On the first Saturday in May, Nyquist blew away the field of nineteen other horses to win the 142nd Kentucky Derby. In years past, I would have been watching the race from behind the register at the Churchill Downs gift shop. Where was I this year? Let me show you.
I was standing in the G.H. Mumm Winner’s Circle, right on the rail. The Nyquist crew was in front of me (Lani’s crew was beside them!) and it was AMAZING. Watching the Derby on television my entire life did not prepare me well enough for seeing it in person! It’s the fastest two minutes in sports and it sure does go by quickly! But, it was the so exhilarating and I would love to see it all again next year!
The entire week of Derby, I was busy in the mornings helping Maggie Ray, the Social Media Coordinator for Churchill Downs, in conducting live streams. We did a full live stream for Moquett Racing’s Whitmore as he prepared for his morning workout. It was fun to see him get ready and head to the track. We followed him back to the barn when it was over to watch him getting a bath as well! Ron Moquett, his trainer, gave us a keepsake Whitmore pin that I still wear daily at the Kentucky Derby Museum!
One of the live streams we did was a sponsored stream for Breathe Right. The company sponsors Doug O’Niell Racing’s Nyquist and company because owner Paul Reddam himself is a frequent user of the Breathe Right nasal strips! Nyquist himself wears a nasal strip in racing (though us horse-people know that they are Flair Equine Nasal Strips!) It was fun to see how a live stream interview with the crew — the trainer Doug, jockey Mario, and owner Paul — is conducted and put on. I was the camera girl for it (I apologise for shaky hands. It was FREEZING cold every morning leading up to Derby.)
I was invited to help Maggie do a live stream at the Post Position Draw Party on Wednesday evening. It was a blast!
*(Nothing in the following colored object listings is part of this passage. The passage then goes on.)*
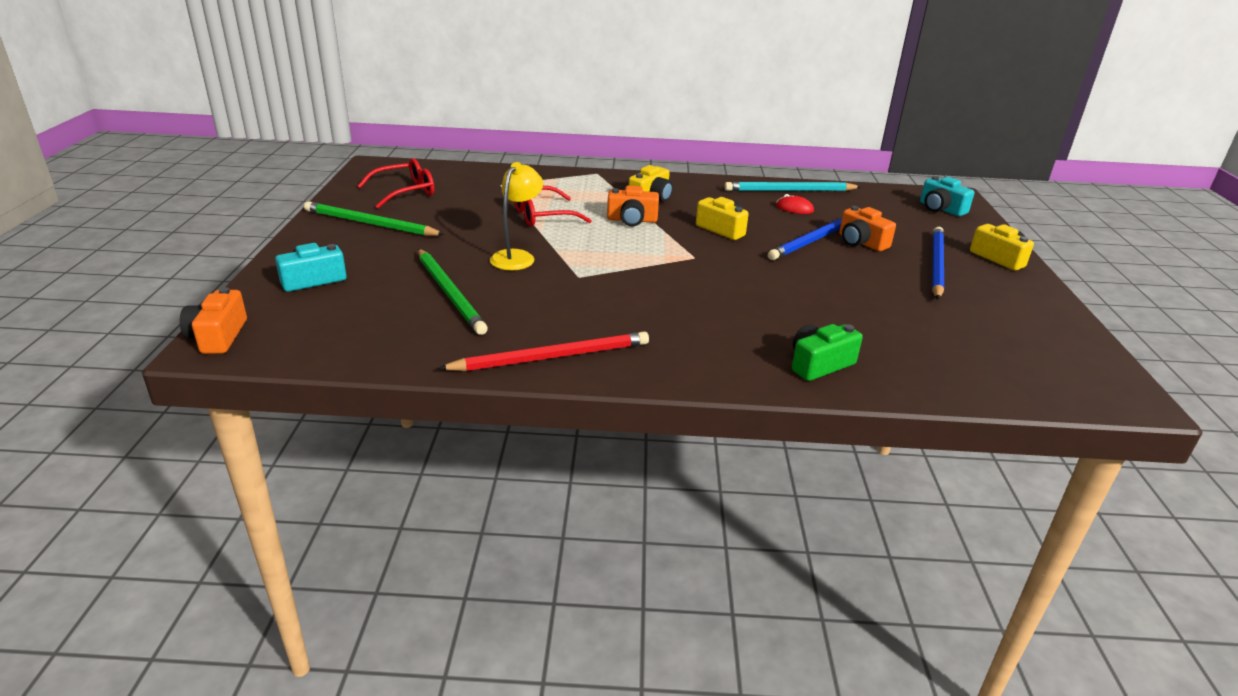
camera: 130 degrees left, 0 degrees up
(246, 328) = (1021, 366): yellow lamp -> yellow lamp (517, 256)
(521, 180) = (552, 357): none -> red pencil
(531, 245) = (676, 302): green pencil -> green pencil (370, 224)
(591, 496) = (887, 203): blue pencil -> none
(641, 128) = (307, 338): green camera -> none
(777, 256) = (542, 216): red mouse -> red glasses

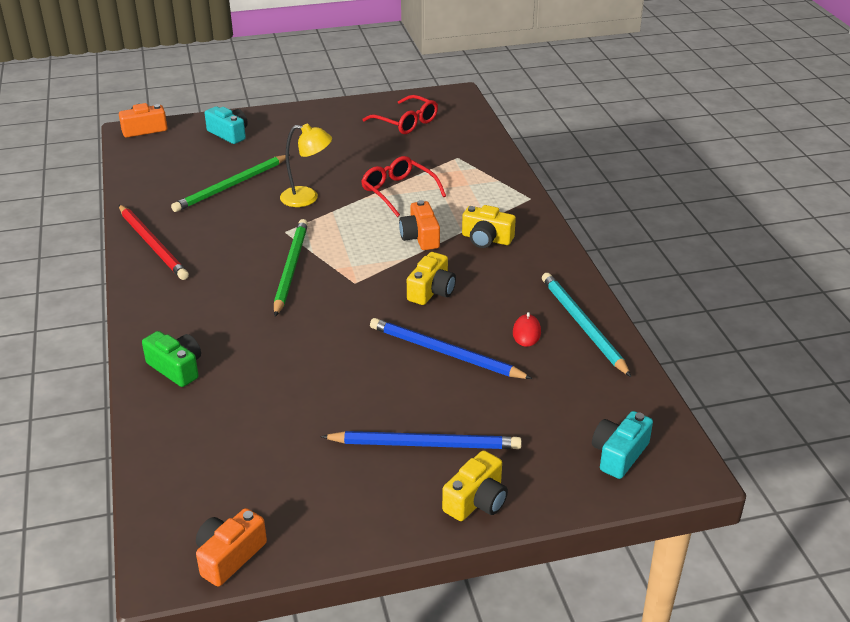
camera: 75 degrees right, 5 degrees up
(370, 224) = (333, 127): green pencil -> green pencil (291, 268)
(861, 242) = (457, 386): orange camera -> orange camera (229, 556)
I looked around the room at one point and I could point out Bob Baffert, Dallas Stewart, Doug O’Niell, and so many racing stars. I led the stream around the room and showed off the Kentucky Derby 142 Gold Cup trophy on display, the post position board, and the waiting crowd. It was a lot of fun and great learning experience for big, televised events.
Working on Oaks was pretty amazing, though I think Derby (obviously) was the most exciting. I got to the backside early in the morning with another intern, Allison. We wander through the barn areas and got videos and pictures for Snapchat. We got to see Nyquist “kiss” the Stanley Cup trophy upon it’s arrival (The funniest part was that they displayed on an overturned bucket covered with a horse blanket. #TypicalHorsePeople) We got to catch a glimpse of Moyhayman grazing and a few other horses in their stalls. I was truly bummed that we didn’t see Lani out and about, but I was endeared by the banner hanging out of his barn…if only I could understand Japanese. I spent most of the day going to designated spots — catch the Garland of Roses delivery, Military Ceremony in the frontside winner’s circle — but I spent a lot of time in the winner’s circle keeping track of winners for each race up until Race 10. That was when I finally got to walk on the race track and head to the backside.
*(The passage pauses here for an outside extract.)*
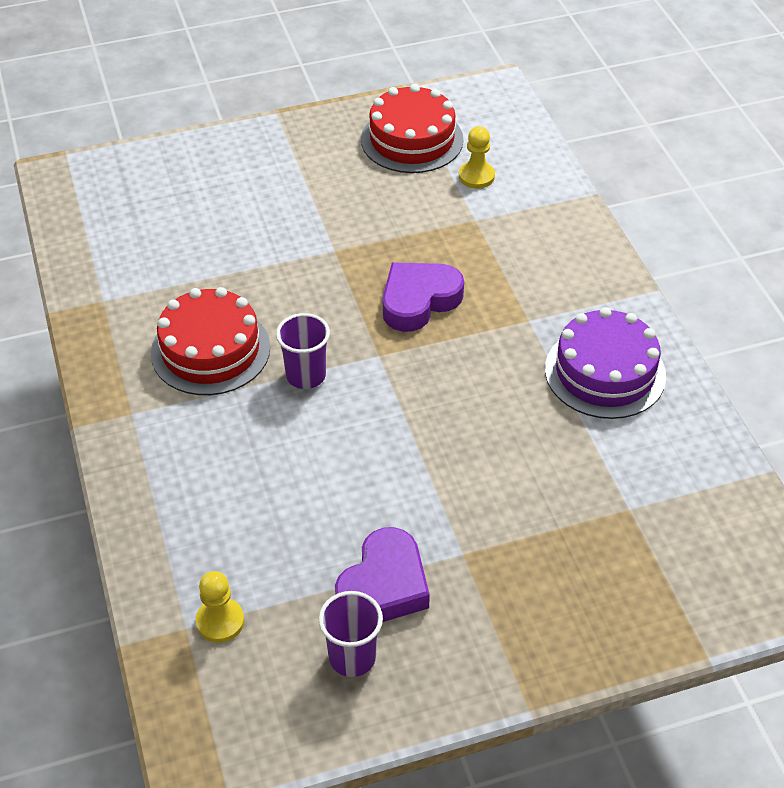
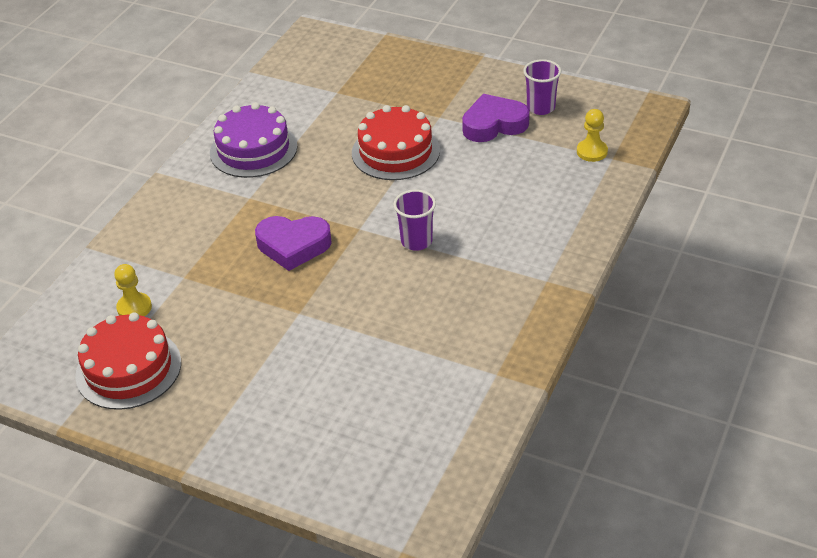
camera: 135 degrees left, 5 degrees down
(210, 350) = (457, 291): red cake -> red cake (395, 152)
That is also when all hell broke loose in the sky and it down poured for a good five minutes during Lady Antebellum’s National Anthem. I spent that time hiding under and overhang at D. Wayne Lukas’ Barn. Shout out to the random guy that showed no emotions/cares in the world as I got pelted with dirt/sand/debris. It was a wild few minutes, but it was a blessing to see the sky turn blue and the sun back out within minutes.
Security was really strange, I won’t lie about it. I had a credential that had a fair amount of access, including the racetrack itself. I had to practically beg a guard to let me back on the track so I could do the Derby walk over with Maggie. The first horse out in the chute to get ready was of course Lani. His antics all week were hilarious (and studish) but I wasn’t surprised to see the Tapit baby out there way before everyone else. We wait until all of the horses and connections were heady to go before making our way behind the field of 20 horses to the paddock. It was hands down the best experience in my life so far. You see it on television all the time, but there is nothing like walking on the dirt track and hearing the crowd roaring for the horses walking to the paddock. It was breath taking.
All in all, the experience was so amazing. I can’t thank Maggie Ray enough for giving me the opportunity to do and see all of the tings that go into running the Kentucky Derby and Churchill Downs social media platforms. From watching the Derby on TV for nearly 18 years of my life to finally seeing it from the winner’s circle, it was a once in a lifetime moment!